(September 1, 2015)
What is behind Fairtrade certification and how does it impact producers, cooperatives and consumers? To answer these questions, NCBA CLUSA hosted representatives from Fairtrade America, Equal Exchange and Guatemala-based FECCEG Coffee Cooperative last week for a webinar on how Fairtrade certification benefits smallholder farmers and cooperatives, builds a responsible food supply chain, and guides consumer buying decisions.
Moderated by NCBA CLUSA Senior Program Manager Emily Varga, the webinar also explored how consumer perception of fair trade practices is shaping the marketplace.
The August 26 webinar came on the heels of the U.S. launch of FECCEG Coffee Cooperative’s Kishé brand, a Fairtrade-certified specialty coffee grown by smallholder farmers in the highlands of Guatemala.
Nidia Gómez, commercial manager for FECCEG and a webinar panelist, said consumers who buy Kishé coffee and similar products are “not just supporting a vague idea—they’re directly supporting smallholder farmer independence.”
Unlike the traditional trade system that favors the most powerful—often at the expense of the farmer—the Fairtrade model sees producers as equal participants in trade and is designed to encourage smallholder farmers to work together in cooperatives, leverage their selling power and earn sustainable livelihoods, said webinar panelist Tia Loftsgard.
As the director of Business Development for Fairtrade America, Loftsgard’s role is to introduce U.S. companies to small producers and educate American retailers and consumers about the direct impact their decision to support Fairtrade products has on farmers.
These efforts, coupled with the pioneering efforts of NCBA CLUSA member Equal Exchange, go far to provide clarity on which companies are truly doing “good and meaningful work,” as opposed to “green-washing” their image, said Carly Kadlec, a green coffee buyer for Equal Exchange.
Founded in 1986, Equal Exchange predates certification systems.
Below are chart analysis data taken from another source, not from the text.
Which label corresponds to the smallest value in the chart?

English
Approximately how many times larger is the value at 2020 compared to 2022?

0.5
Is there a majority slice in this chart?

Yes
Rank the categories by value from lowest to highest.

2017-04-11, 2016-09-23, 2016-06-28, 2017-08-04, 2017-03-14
The worker co-op was integral to “developing the idea of fair trade and using the mechanisms of trade to create a more just and democratic world,” Kadlec said.
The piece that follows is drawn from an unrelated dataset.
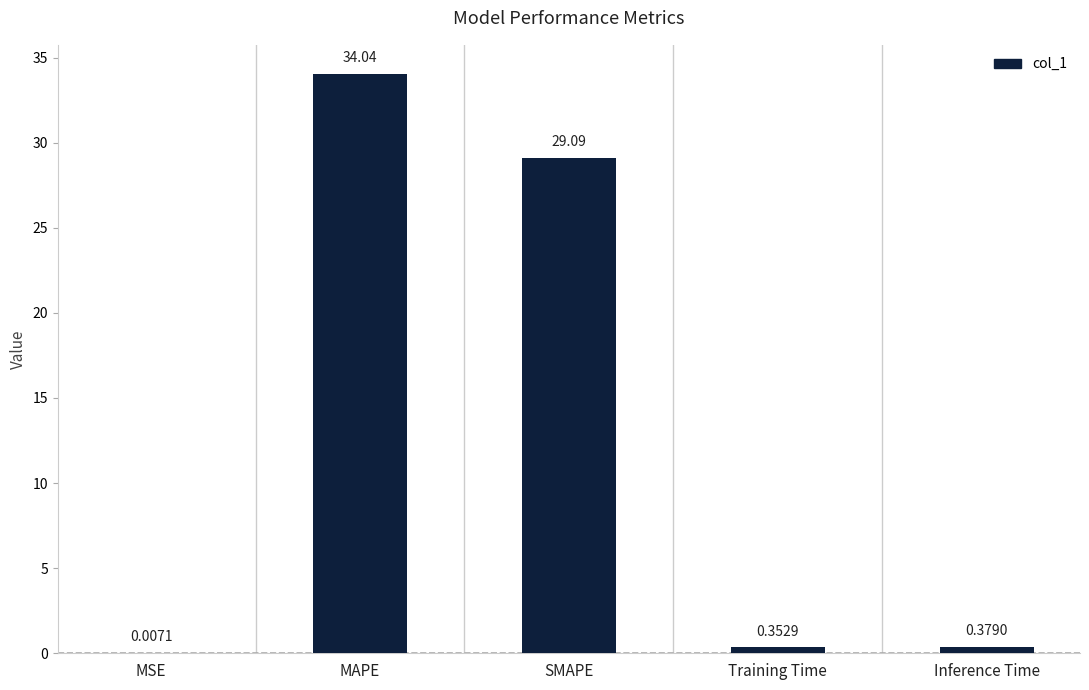

Which category has the highest value across all series?

MAPE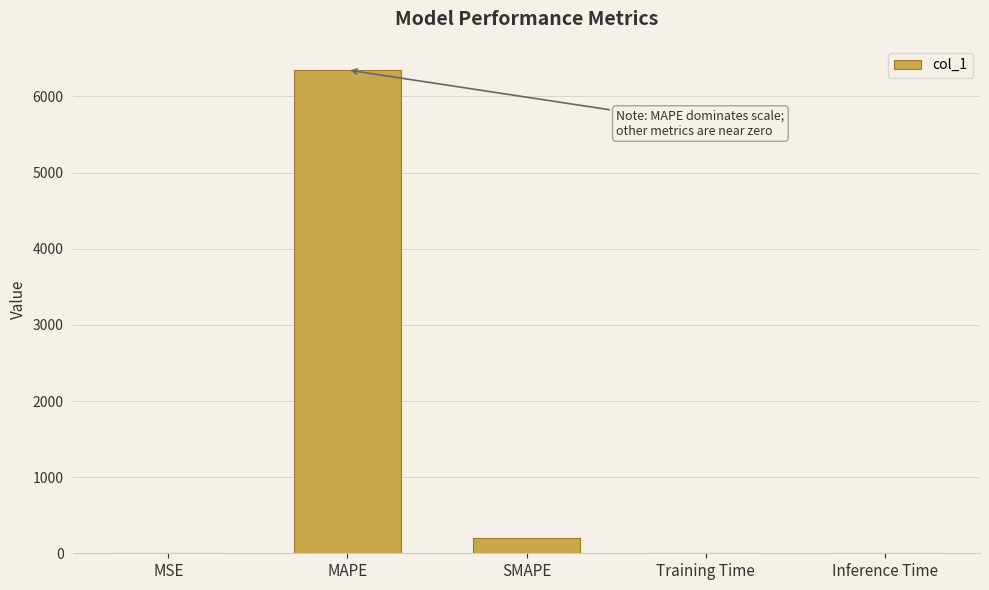

What is the average value?

1309.5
Since then, demand for ethically-produced goods among consumers has steadily increased, Loftsgard said, In fact, a recent Neilson study found that products with sustainability claims on the packaging—such as the Fairtrade mark—are growing at twice the rate of generic products. And when companies actively market the impact ethical trade practices are having at the producer level, market growth spikes even higher, she said.
Introduced in 2002, the Fairtrade mark is now trusted by 60 percent of U.S. consumers, making it the most trusted ethical certification logo in the nation, Loftsgard said. The mark currently appears on close to 30,000 products sold in more than 120 countries, identifying coffee, chocolate and other products that meet the ethical, environmental and economic standards set by Fairtrade International.
These standards range from adhering to the United Nations’ labor code to ensuring the participation of women and not planting GMO seeds or using banned pesticides. Fairtrade International gives newcomer co-ops five years to fully adopt the standards. Because Fairtrade International requires the same standards globally, Loftsgard said, consumers can easily understand what Fairtrade certification means.
With all the sustainability claims currently in the marketplace, becoming a responsible consumer can feel overwhelming, Kadlec said, but coffee—a product most Americans regularly consume—is a good way to begin incorporating ethical choices into everyday life.
“Change doesn’t happen with everything all at once, but coffee is a great entry point to becoming a more conscious consumer. Fairtrade certification makes it easy to figure out which companies are doing awesome, sustainable work and really impacting the entire supply chain,” she said.